▸ **本文抜粋**:
##############################

エロイカより愛をこめて
40年ぶりにコミック『エロイカより愛をこめて』を読みました。
再読して、以前とは感じたことが違うことなどを書いています。
エロイカに出てくる登場人物にてついて続きの感想です。
40年ぶりに『エロイカより愛をこめて』を再読したら、少佐や伯爵の印象が違っていた
部長
少佐の上司である情報部長。
再読で、一番評価が変わったのがこの人かもしれない。
部長は、少佐に「あんた」呼ばわりされているけど私も勤め人を経験してみて分かったことは、ああ見えてなかなかの「タヌキ」で、実は、大物なだということです。
でないと、あんな型破りな少佐の上司は務まりませんからね。
暴れ馬である少佐を何だかんだで操っているし、人事部長、経理部長達との横の根回しも忘れず少佐や部下達にも気配り配慮をしています。
人当たりもよく、マフィアのボロボンテとも仲良くやっているというちゃっかりとした一面もある処世の持ち主で、SISのミスターLやの他国の諜報部要人など(大学の心理学の博士というのもいました)人脈も広いです。

##############################

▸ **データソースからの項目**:

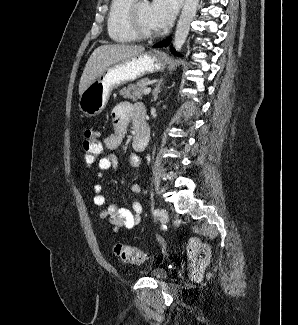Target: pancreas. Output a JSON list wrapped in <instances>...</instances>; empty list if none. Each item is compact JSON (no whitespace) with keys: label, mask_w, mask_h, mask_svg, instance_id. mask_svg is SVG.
<instances>
[{"label":"pancreas","mask_w":298,"mask_h":325,"mask_svg":"<svg viewBox=\"0 0 298 325\" xmlns=\"http://www.w3.org/2000/svg\"><path fill=\"white\" fill-rule=\"evenodd\" d=\"M148 80H150V78H140L138 82H134V84H128V86L120 88L119 94H121L123 98H130L132 102H136L138 98H142L143 88L147 86Z\"/></svg>","instance_id":"obj_1"}]
</instances>
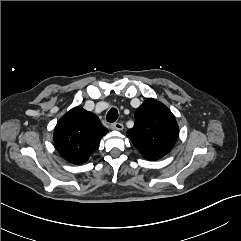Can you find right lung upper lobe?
I'll return each mask as SVG.
<instances>
[{
  "mask_svg": "<svg viewBox=\"0 0 241 241\" xmlns=\"http://www.w3.org/2000/svg\"><path fill=\"white\" fill-rule=\"evenodd\" d=\"M107 132L95 114L75 107L58 121L53 140L65 160L81 165L98 148Z\"/></svg>",
  "mask_w": 241,
  "mask_h": 241,
  "instance_id": "1",
  "label": "right lung upper lobe"
}]
</instances>
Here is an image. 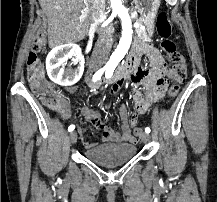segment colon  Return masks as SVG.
<instances>
[{
  "label": "colon",
  "instance_id": "obj_1",
  "mask_svg": "<svg viewBox=\"0 0 217 202\" xmlns=\"http://www.w3.org/2000/svg\"><path fill=\"white\" fill-rule=\"evenodd\" d=\"M156 26L158 35L161 39L162 51L172 64L169 70V77L171 78L172 76H176L177 80L188 79L187 61L183 54L178 51L175 41L171 39L172 24L169 20L167 10L162 9L158 12ZM36 41L38 42L33 44L27 58V78L33 88V91L39 95L40 98H42V102L51 107L52 111H59L61 107L60 103L64 102V93L53 92L54 86H51L44 78L41 60L37 56V53L42 48V42L48 41V36H36ZM179 89L180 86H170V88L166 91L167 95L170 98H175L179 92ZM143 133V129H131V134H134V138H140L141 134Z\"/></svg>",
  "mask_w": 217,
  "mask_h": 202
}]
</instances>
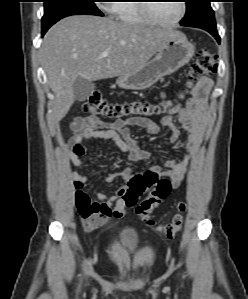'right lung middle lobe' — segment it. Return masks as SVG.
Here are the masks:
<instances>
[{"instance_id": "obj_1", "label": "right lung middle lobe", "mask_w": 248, "mask_h": 299, "mask_svg": "<svg viewBox=\"0 0 248 299\" xmlns=\"http://www.w3.org/2000/svg\"><path fill=\"white\" fill-rule=\"evenodd\" d=\"M44 9L42 31H47L58 20L70 15L103 16L94 0H44Z\"/></svg>"}]
</instances>
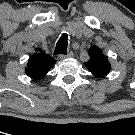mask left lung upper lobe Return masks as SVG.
<instances>
[{
	"label": "left lung upper lobe",
	"mask_w": 135,
	"mask_h": 135,
	"mask_svg": "<svg viewBox=\"0 0 135 135\" xmlns=\"http://www.w3.org/2000/svg\"><path fill=\"white\" fill-rule=\"evenodd\" d=\"M88 54L90 59L85 63L88 70L96 77H105L111 70V65L99 47L92 45Z\"/></svg>",
	"instance_id": "left-lung-upper-lobe-1"
}]
</instances>
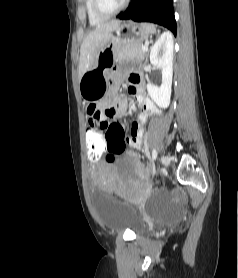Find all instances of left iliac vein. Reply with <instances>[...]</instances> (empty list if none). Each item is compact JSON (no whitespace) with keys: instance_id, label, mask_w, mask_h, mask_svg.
<instances>
[{"instance_id":"left-iliac-vein-1","label":"left iliac vein","mask_w":238,"mask_h":278,"mask_svg":"<svg viewBox=\"0 0 238 278\" xmlns=\"http://www.w3.org/2000/svg\"><path fill=\"white\" fill-rule=\"evenodd\" d=\"M161 160H162V164H163L164 166H168L169 163H170V158H169L168 156H166V155H163V156L161 157Z\"/></svg>"}]
</instances>
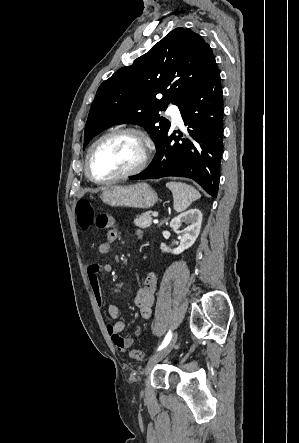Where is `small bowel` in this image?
Listing matches in <instances>:
<instances>
[{
  "label": "small bowel",
  "mask_w": 299,
  "mask_h": 443,
  "mask_svg": "<svg viewBox=\"0 0 299 443\" xmlns=\"http://www.w3.org/2000/svg\"><path fill=\"white\" fill-rule=\"evenodd\" d=\"M115 224L116 221L114 217L109 214H101L97 217V227L108 229L105 240L98 246V250L101 254H107L110 251L111 245L119 237L118 231L113 228ZM138 235H140V231H138ZM111 270L112 265L107 262L100 264L92 261L87 265L89 284L99 306L104 304L99 276L100 274L110 273ZM157 282V274L150 272L136 294L134 303L142 318L148 319L152 315ZM107 313L112 322L107 324L106 330L111 338L113 346L120 352L128 351L132 347L134 340L131 337H122L120 335L125 328V324L120 319L118 307L113 303H109L107 305Z\"/></svg>",
  "instance_id": "small-bowel-1"
}]
</instances>
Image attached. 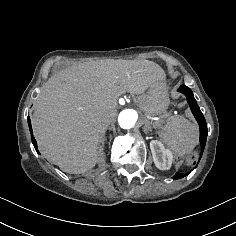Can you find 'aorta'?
<instances>
[{"label": "aorta", "instance_id": "obj_1", "mask_svg": "<svg viewBox=\"0 0 236 236\" xmlns=\"http://www.w3.org/2000/svg\"><path fill=\"white\" fill-rule=\"evenodd\" d=\"M138 114L133 109H124L118 116V123L123 129H131L137 122Z\"/></svg>", "mask_w": 236, "mask_h": 236}]
</instances>
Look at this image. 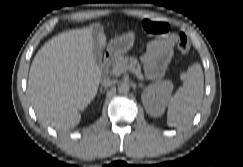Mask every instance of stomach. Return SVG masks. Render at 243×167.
<instances>
[{
    "label": "stomach",
    "mask_w": 243,
    "mask_h": 167,
    "mask_svg": "<svg viewBox=\"0 0 243 167\" xmlns=\"http://www.w3.org/2000/svg\"><path fill=\"white\" fill-rule=\"evenodd\" d=\"M134 40L135 35L132 31L112 39L107 46L108 54L117 57L127 53L133 47Z\"/></svg>",
    "instance_id": "0dacf381"
}]
</instances>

##############################

▸ **指示**:
エロイカ再読の感想文の「40年ぶりに『エロイカより愛をこめて』を再読したら、少佐や伯爵の印象が違っていた」から「は、大物なだということです。」までを、「タヌキ」を「キツネ」に置き換えて書き直してください。 このデータは使わなくてかまいません。

▸ **回答**:
40年ぶりに『エロイカより愛をこめて』を再読したら、少佐や伯爵の印象が違っていた
部長
少佐の上司である情報部長。
再読で、一番評価が変わったのがこの人かもしれない。
部長は、少佐に「あんた」呼ばわりされているけど私も勤め人を経験してみて分かったことは、ああ見えてなかなかの「キツネ」で、実は、大物なだということです。